Source passage:
####################
In some example embodiments, the first spring finger 112 and the second spring finger 114 of each protruding segment 104, 106, 108 include a respective end portion. To illustrate, the first spring finger 112 and the second spring finger 114 of the protruding segment 104 include an end portion 116 and an end portion 118, respectively. The end portions 116, 118 may provide a contact surface for the first and second spring fingers 112, 114 when the first and second spring fingers 112, 114 are positioned against a structure such as a rear cover of an electrical connector. As more clearly illustrated in FIG. 1B, in some example embodiments, the direction of the spring finger 112 changes at an end break marker 126 such that the end portion 116 can have a surface that is in contact with a surface of another structure (e.g., a rear cover 208 shown in FIG. 2) when the end portion 116 is placed against the other structure.

Similarly, in some example embodiments, the direction of the spring finger 114 changes at an end break marker 126 such that the end portion 118 can have a surface that is in contact with a surface of another structure when the end portion 118 is placed against the other structure. Further, in some example embodiments, the end portions 116, 118 may each include an edge 128 that points slightly below the horizontal plane (in the orientation shown in FIG. 1B) for smoother rotation of the connector spring 100 when the end portions 116, 118 are in contact with a surface of a structure such as a rear cover of a plug shell. For example, in some example embodiments, the end portions 116, 118 may be curved between the respective end break marker 126 and the respective edge 128 such that the edges 128 do not come in direct contact with a surface of, for example, a rear cover of a connector when the end portions 116, 118 are pressed against the rear cover. In some example embodiments, the end portions 116, 118 may have shapes other than shown in FIGS. 1A and 1B such that the end portions 116, 118 do not make edge-to-surface contact with a structure (e.g., a rear cover) when pressed against the structure.

As illustrated in FIG. 1A, the connector spring 100 also includes dimples 110. Each dimple 110 may be positioned partially on a respective protruding segment 104, 106, 108 and partially on the ring 102. In some alternative embodiments, each dimple 110 may be positioned entirely on a respective protruding segment 104, 106, 108. In yet other alternative embodiments, each dimple 110 may be positioned entirely on the ring 102.

As illustrated in FIGS. 1A and 1B, relative to the ring 102, the dimples 110 protrude out in a direction that is opposite to the direction of the first and second spring fingers 112, 114. To illustrate, a cross-sectional surface 124 shown in FIG. 1B extends through the dimple 110. In the orientation of the connector spring 100 shown in FIG. 1B, a portion of the cross-sectional surface 124 that is at the dimple 100 is below a back edge 122 of the ring 102. The dimples 110 protrude out beyond the back surfaces of the protruding segments 104, 106, 108.

The dimples 110 illustrated in FIGS. 1A and 1B may be designed to fit into a respective depression of another structure. For example, the dimples 110 may serve as detents that provide resistance to a rotational movement of the connector spring 100 when the dimples 110 are positioned in respective depressions of a shoulder of a plug shell of an electrical connector, and particularly when a compression force is applied to the spring fingers 112 and 114. In some example embodiments, the dimples 110 are substantially dome-shaped as illustrated in FIG. 1A. For example, each dimple 110 illustrated in FIG. 1A may be formed by stamping a portion of the ring 102 and a portion of the respective protruding segment 104, 106, 108. In alternative embodiments, the dimples 110 may have other shapes, such as a dome shape.
####################
Activity 1:
Answer these from the connector spring passage:
(a) At what feature does the direction of spring finger 112 change?
(b) According to FIG. 1A, where may each dimple 110 be positioned?
(c) How may each dimple 110 illustrated in FIG. 1A be formed?
Activity 2: Please reproduce the connector spring passage word for word from "As illustrated in FIG. 1A, the" to "entirely on the ring 102.".
####################
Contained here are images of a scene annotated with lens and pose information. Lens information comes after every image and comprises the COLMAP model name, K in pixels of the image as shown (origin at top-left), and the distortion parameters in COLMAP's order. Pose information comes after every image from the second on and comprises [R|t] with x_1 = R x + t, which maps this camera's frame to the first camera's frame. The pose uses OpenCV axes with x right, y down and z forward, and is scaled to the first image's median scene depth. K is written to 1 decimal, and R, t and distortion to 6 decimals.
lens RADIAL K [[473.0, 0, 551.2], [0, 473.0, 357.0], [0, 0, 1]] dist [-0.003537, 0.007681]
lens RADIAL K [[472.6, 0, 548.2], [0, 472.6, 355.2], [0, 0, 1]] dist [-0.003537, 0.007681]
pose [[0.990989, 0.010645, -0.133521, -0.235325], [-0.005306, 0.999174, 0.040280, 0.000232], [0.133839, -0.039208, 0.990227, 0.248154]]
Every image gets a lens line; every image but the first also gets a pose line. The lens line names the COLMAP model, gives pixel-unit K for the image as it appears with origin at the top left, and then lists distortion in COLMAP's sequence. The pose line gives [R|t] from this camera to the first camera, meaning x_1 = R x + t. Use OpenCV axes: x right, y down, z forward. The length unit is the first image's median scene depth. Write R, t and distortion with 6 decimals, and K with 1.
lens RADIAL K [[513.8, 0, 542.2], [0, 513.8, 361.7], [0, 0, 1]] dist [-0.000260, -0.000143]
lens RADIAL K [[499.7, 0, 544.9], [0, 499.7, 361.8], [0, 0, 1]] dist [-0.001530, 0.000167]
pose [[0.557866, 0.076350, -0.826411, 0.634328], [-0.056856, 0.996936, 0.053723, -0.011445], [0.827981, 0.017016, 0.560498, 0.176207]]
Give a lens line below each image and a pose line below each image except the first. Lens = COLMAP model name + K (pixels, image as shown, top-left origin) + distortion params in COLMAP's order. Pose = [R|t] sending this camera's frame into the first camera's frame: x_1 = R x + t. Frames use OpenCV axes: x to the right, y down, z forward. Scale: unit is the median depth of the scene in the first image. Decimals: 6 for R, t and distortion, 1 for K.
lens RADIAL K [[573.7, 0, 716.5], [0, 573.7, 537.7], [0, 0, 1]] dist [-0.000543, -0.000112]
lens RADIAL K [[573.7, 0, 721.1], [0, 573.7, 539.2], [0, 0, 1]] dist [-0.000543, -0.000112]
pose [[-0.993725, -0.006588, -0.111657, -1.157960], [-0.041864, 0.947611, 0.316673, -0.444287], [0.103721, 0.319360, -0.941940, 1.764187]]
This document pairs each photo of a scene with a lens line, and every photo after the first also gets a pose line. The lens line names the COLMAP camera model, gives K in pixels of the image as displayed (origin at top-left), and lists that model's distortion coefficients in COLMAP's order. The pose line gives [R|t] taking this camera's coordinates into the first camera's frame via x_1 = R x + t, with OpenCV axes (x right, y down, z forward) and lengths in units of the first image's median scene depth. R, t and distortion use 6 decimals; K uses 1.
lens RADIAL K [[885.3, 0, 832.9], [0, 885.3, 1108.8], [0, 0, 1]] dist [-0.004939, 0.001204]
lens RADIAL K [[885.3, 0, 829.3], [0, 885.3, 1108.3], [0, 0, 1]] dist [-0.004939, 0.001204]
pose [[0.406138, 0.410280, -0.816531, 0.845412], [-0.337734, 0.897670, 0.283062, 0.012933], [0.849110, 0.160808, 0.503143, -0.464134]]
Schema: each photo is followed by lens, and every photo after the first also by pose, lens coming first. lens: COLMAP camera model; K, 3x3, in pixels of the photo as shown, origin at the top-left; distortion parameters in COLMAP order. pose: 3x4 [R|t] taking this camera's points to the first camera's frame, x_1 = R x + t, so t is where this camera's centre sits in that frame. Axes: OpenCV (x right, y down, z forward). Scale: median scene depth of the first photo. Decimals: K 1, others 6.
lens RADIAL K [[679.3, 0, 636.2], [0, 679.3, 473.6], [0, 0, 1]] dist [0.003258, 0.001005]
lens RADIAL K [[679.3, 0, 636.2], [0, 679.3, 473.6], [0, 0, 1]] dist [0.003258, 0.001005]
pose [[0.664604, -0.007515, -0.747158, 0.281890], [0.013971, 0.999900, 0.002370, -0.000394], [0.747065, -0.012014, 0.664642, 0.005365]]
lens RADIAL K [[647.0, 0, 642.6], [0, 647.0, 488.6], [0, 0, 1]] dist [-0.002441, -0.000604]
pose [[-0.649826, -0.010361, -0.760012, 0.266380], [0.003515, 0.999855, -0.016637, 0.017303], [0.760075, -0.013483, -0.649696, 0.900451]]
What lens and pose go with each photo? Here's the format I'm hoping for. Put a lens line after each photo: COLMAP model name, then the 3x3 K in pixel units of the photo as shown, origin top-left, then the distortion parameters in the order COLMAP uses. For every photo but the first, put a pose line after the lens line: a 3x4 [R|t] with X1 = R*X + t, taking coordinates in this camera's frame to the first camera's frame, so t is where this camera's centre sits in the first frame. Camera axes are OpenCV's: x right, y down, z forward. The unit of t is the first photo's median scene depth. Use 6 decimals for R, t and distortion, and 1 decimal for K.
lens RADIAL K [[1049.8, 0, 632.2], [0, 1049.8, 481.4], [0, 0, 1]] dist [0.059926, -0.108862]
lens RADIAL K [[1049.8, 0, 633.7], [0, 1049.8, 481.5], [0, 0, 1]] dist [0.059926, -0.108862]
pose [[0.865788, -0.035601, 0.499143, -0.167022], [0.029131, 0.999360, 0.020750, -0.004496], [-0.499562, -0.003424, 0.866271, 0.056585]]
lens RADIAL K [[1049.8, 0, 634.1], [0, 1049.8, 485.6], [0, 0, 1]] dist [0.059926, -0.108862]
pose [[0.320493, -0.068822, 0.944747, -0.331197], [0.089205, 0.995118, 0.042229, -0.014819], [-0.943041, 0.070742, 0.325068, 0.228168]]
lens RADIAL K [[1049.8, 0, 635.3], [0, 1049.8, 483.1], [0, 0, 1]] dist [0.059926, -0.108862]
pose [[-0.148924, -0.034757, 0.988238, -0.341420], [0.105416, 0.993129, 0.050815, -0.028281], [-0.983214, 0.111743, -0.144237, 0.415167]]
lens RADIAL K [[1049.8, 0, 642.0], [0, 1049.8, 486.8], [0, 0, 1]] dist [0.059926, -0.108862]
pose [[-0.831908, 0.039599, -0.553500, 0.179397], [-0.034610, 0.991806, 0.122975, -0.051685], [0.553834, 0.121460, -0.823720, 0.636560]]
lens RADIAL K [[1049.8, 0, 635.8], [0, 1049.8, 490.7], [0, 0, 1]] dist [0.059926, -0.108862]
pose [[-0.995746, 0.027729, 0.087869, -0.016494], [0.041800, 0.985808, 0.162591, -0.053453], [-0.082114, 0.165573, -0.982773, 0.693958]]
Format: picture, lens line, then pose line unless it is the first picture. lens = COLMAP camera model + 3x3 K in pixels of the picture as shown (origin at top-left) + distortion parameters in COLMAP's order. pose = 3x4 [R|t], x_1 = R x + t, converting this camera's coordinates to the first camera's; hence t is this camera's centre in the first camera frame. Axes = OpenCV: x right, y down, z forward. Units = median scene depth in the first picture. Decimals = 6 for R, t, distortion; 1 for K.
####################
Output 1:
(a) At an end break marker 126.
(b) Partially on a respective protruding segment 104, 106, 108 and partially on the ring 102.
(c) By stamping a portion of the ring 102 and a portion of the respective protruding segment 104, 106, 108.

Output 2:
As illustrated in FIG. 1A, the connector spring 100 also includes dimples 110. Each dimple 110 may be positioned partially on a respective protruding segment 104, 106, 108 and partially on the ring 102. In some alternative embodiments, each dimple 110 may be positioned entirely on a respective protruding segment 104, 106, 108. In yet other alternative embodiments, each dimple 110 may be positioned entirely on the ring 102.